Frontière. Tel est le mot, la réalité ou l’idée qui travaille aujourd’hui, de façon secrète mais puissante, le monde dans lequel nous sommes en train de glisser. C’est la mutation de cette idée de frontière sur laquelle s’articulent nombre des enjeux auxquels l’actualité nous confronte ces derniers temps. Quant aux choix que nous ferons, ce seront des choix de frontières.
« Qui veut décrypter le nouvel ordre géopolitique, doit donc saisir cette dimension essentielle : vues du ciel, les frontières territoriales comme la distinction ami/ennemi deviennent de plus en plus floues, et tout l’espace du politique est à repenser. » Jean Birbaum, dans le Monde Magazine, le 2 avril 2011.
Principe d’incertitude oblige, le changement de regard commande le changement de réalité et de monde. Vu de la terre, le monde est une étroite communauté, un fief (et l’idée d’un empire), un cocon chaud et hermétique. Vu de la mer, il est un espace quadrillé depuis un centre de pouvoir, une ville, une capitale administrative et économique. Vu du ciel, il est une sphère, un ensemble de centres serrés dans un complexe réseau d’interactions, un monde dont les contours, les formes et les mots nous échappent encore.

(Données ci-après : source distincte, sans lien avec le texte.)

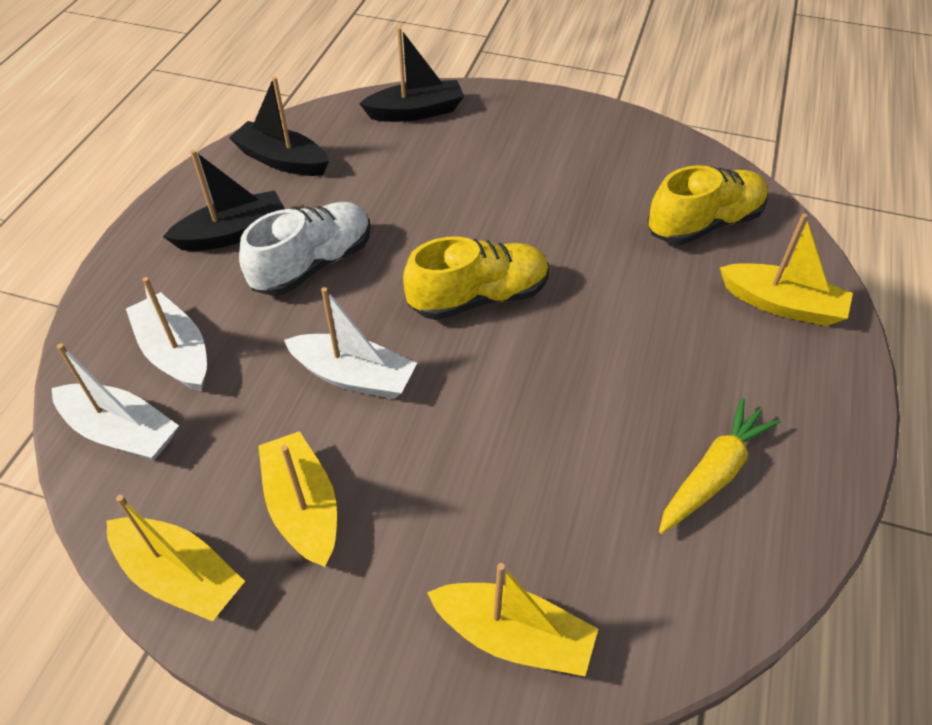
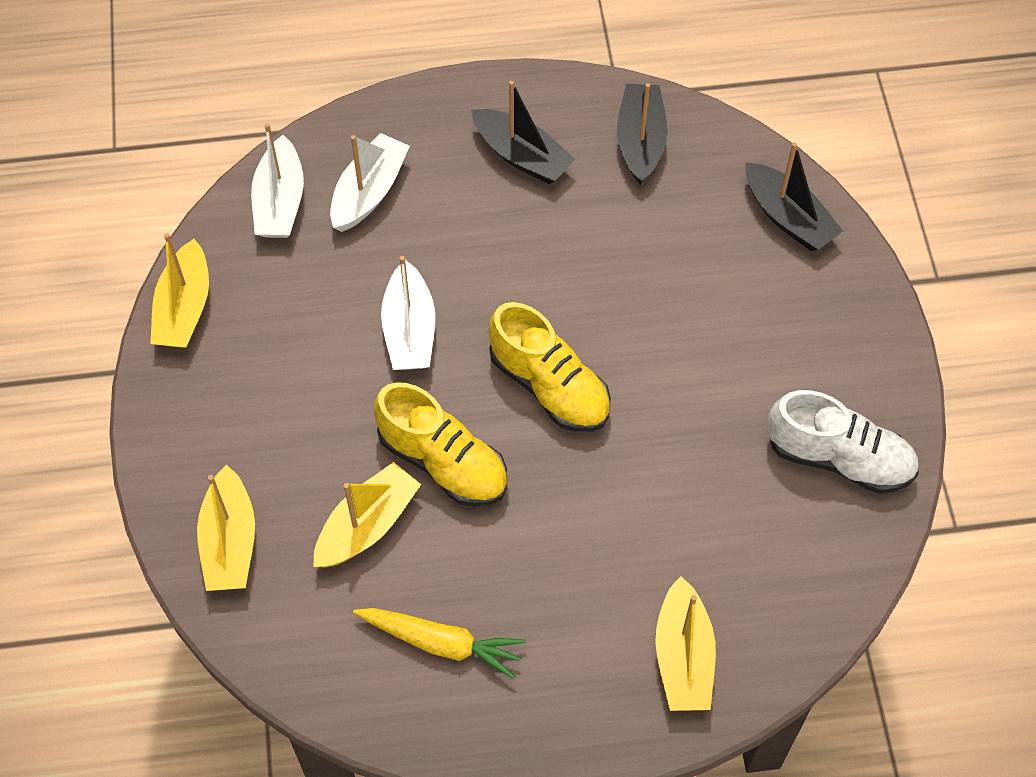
camera: 65 degrees right, 10 degrees up
(303, 507) = (271, 356): yellow boat -> yellow boat (367, 525)
(313, 264) = (518, 237): white shoe -> white shoe (839, 458)
(704, 224) = (767, 553): yellow shoe -> yellow shoe (443, 462)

Ces trois mondes successifs incarnent les formes successives prises par une frontière en mutation : la limite protectrice du fief, le poste-frontière de l’État-nation (naturelle ou en expansion comme aux États-Unis), la zone de contact de l’espace global. Cette dernière n’existe pas aujourd’hui. On sait au moins ce qu’elle ne sera pas : ni frontière-identité (à l’européenne), ni frontière-projet (à l’américaine), sans doute, en partie, un métissage des deux, complexe et radicalement neuf.
Cette mutation de la frontière commande une cascade de mutations connexes et douloureuses. N’en retenons que deux, à l’intérieur et à l’extérieur :
Sur le plan de l’identité et des sujets politiques, les virus mutants de la nouvelle frontière imposent de délicats redécoupages. Poussant ses racines jusqu’à l’intérieur des consciences, elle trace inévitablement une nouvelle ligne de partage des subjectivités et des identités, elle repose la question de la relation aux figures de l’autre. Elle trace nécessairement des lignes de faille dans les définitions antérieures de l’espace public et par là, de ce qu’on appelle la laïcité. Faut-il dès lors ne voir que l’œuvre du hasard dans la correspondance des bouleversements du monde arabe et la fièvre populiste (islamophobe) qui semble embraser les opinions publiques européennes ?
Faut-il ne voir qu’une simple coïncidence dans les débats qui ont lieu, en France et en Turquie, sur les questions d’espace public, qu’on déploie ou qu’on restreint à l’envie, sans jamais parvenir à trouver un compromis durable ? Enfin, faut-il s’étonner que les mêmes questions taraudent des sociétés si différentes, mais de plus en plus apparentées dans ce monde commun dont l’agenda est de plus en plus global ?
Second champ de déploiement de la frontière, la géopolitique, comme l’annonçait Jean Birnbaum, à l’origine de ce billet. Si la frontière taraude tant le débat politique français en ce printemps 2011, c’est que l’arrière-plan de toutes ces péroraisons est, quant à lui, tout entier travaillé, surtout inconsciemment d’ailleurs, par la question éminemment géopolitique de la frontière utile et nécessaire à la survie politique de l’Europe sur le long terme.
La question géopolitique n’a cessé d’être posée depuis cinq à six ans : elle a scindé le parti socialiste lors du référendum sur le Traité constitutionnel européen en 2005. Elle scinde aujourd’hui l’UMP sur la question des croisades et de l’identité chrétienne de la France...
L’impensé de la frontière se tient quelque part dans ces questions : comment apparaître au monde pour continuer d’exister ? Quel est, quel sera, le coût de cette frontière, de cette nouvelle manière d’apparaître ?
Apparaître, c’est-à-dire être vu, ne plus échapper aux regards, au regard global de l’ère du satellite. Mais aussi, apparaître en une posture, un angle, une parallaxe qui conditionne le voir. Déterminer sa frontière, voir et être vu. En Europe tout le monde sait – l’attestent d’ailleurs à la fois le tabou sur la question ou les monceaux de bêtises déversées sur le sujet – que le choix sur la Turquie est un choix de frontière, et qu’il déterminera l’avenir de l’UE. À tous les niveaux. Raison de plus pour éluder une question dépassant les plats horizons d’un quinquennat.